■ **What is needed**
Using the listing below, keep only the lines with the word "subtractor" and copy them.

■ **Material for this task**
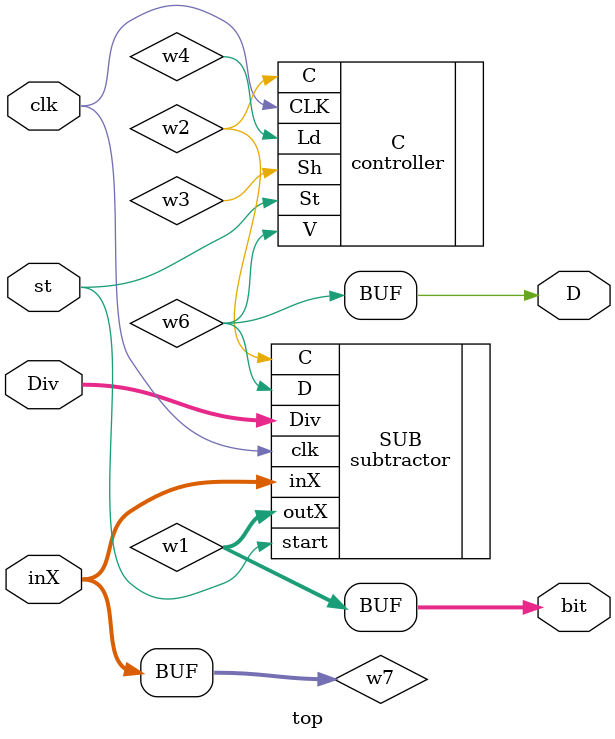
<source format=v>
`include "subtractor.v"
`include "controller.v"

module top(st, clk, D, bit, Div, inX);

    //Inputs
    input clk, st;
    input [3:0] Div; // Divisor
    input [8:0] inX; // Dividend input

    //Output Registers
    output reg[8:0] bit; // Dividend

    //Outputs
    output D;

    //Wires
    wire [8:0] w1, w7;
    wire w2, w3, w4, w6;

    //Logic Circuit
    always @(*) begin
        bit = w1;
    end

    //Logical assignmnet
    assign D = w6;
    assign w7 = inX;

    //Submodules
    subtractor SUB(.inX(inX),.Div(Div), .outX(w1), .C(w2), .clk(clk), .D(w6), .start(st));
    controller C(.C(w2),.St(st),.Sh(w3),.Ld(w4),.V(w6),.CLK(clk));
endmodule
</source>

* * *

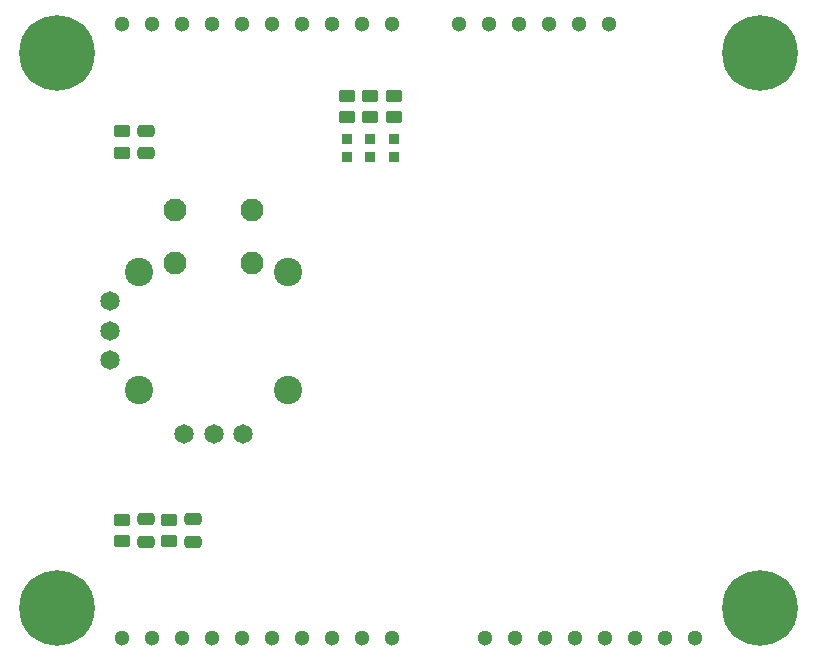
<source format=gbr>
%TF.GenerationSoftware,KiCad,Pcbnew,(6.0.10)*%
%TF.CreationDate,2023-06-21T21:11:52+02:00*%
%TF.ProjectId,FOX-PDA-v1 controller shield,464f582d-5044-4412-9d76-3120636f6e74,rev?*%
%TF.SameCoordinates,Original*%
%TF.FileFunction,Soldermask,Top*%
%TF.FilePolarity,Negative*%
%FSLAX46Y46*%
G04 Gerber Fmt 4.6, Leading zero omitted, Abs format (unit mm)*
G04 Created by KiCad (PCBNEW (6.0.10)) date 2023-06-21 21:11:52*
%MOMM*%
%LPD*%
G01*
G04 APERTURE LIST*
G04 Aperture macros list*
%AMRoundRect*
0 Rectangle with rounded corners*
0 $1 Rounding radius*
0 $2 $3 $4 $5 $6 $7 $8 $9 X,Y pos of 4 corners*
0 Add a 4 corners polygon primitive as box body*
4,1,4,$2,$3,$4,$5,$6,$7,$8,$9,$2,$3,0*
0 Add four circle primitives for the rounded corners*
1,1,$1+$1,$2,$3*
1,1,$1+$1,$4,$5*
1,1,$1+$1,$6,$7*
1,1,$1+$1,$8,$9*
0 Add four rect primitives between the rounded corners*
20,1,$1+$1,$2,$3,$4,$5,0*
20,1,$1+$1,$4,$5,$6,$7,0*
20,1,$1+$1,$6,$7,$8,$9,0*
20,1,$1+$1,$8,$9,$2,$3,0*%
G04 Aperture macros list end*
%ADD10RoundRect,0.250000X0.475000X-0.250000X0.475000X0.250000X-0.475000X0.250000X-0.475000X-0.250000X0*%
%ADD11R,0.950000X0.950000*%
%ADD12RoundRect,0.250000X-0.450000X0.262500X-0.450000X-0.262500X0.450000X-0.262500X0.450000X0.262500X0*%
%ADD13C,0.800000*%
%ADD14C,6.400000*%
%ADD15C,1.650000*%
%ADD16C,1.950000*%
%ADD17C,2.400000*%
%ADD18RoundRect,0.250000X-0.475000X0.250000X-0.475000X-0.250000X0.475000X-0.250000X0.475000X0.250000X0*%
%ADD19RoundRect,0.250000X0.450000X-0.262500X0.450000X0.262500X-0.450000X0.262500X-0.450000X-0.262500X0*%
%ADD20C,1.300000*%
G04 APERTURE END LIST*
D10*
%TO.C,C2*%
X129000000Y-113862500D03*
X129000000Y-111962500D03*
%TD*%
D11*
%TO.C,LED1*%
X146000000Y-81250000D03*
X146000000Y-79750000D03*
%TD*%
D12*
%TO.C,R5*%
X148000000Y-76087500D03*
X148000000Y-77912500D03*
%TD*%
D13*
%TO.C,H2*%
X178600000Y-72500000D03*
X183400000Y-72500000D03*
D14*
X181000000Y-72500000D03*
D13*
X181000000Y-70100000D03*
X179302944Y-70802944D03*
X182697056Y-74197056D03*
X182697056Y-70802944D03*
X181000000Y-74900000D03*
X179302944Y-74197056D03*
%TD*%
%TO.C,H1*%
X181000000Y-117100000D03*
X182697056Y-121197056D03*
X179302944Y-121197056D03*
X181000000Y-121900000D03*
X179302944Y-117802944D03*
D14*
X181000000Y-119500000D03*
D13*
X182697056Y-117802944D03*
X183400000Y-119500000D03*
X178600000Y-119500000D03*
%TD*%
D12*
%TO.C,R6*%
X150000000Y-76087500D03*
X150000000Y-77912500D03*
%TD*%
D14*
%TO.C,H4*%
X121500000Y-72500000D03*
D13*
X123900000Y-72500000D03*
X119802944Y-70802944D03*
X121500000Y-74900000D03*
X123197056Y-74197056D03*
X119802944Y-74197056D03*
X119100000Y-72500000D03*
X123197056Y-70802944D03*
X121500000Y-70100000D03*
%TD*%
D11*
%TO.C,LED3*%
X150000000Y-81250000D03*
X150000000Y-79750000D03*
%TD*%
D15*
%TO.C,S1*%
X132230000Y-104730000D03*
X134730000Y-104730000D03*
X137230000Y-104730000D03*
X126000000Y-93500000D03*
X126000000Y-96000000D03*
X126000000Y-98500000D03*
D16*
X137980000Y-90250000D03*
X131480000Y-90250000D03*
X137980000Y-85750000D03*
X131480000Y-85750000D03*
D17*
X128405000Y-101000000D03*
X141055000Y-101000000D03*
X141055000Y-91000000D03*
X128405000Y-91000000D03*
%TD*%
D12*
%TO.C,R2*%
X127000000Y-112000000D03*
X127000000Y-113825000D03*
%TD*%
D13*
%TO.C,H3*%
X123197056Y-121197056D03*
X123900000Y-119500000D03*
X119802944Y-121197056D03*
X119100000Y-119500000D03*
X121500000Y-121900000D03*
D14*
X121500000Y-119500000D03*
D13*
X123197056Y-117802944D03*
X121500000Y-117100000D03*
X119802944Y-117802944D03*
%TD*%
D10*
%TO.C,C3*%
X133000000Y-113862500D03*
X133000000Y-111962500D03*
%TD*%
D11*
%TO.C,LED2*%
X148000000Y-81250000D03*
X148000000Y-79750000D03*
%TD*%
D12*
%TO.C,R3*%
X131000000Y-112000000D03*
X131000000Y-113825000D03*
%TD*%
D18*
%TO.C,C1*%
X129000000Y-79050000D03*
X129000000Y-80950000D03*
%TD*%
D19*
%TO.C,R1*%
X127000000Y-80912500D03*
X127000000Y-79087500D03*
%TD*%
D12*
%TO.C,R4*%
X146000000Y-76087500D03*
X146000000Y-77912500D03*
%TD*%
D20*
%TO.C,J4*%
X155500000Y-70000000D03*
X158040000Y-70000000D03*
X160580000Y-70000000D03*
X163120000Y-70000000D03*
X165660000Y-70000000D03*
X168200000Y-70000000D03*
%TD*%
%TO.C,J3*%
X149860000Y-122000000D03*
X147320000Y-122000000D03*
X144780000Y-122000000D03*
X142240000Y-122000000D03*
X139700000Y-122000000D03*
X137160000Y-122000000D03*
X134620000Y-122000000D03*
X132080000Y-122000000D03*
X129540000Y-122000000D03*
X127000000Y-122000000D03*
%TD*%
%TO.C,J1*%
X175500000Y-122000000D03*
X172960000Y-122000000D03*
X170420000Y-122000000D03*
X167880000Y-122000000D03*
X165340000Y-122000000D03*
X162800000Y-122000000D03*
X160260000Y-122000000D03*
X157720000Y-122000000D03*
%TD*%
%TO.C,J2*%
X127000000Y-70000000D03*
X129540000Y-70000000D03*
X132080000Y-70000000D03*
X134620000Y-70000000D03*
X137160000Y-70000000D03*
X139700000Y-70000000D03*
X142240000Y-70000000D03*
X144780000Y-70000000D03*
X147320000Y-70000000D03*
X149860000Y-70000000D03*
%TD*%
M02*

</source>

---

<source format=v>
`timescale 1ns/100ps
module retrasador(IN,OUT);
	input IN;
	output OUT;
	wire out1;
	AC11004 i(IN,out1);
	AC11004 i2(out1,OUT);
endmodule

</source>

■ **Answer**
`include "subtractor.v"
    subtractor SUB(.inX(inX),.Div(Div), .outX(w1), .C(w2), .clk(clk), .D(w6), .start(st));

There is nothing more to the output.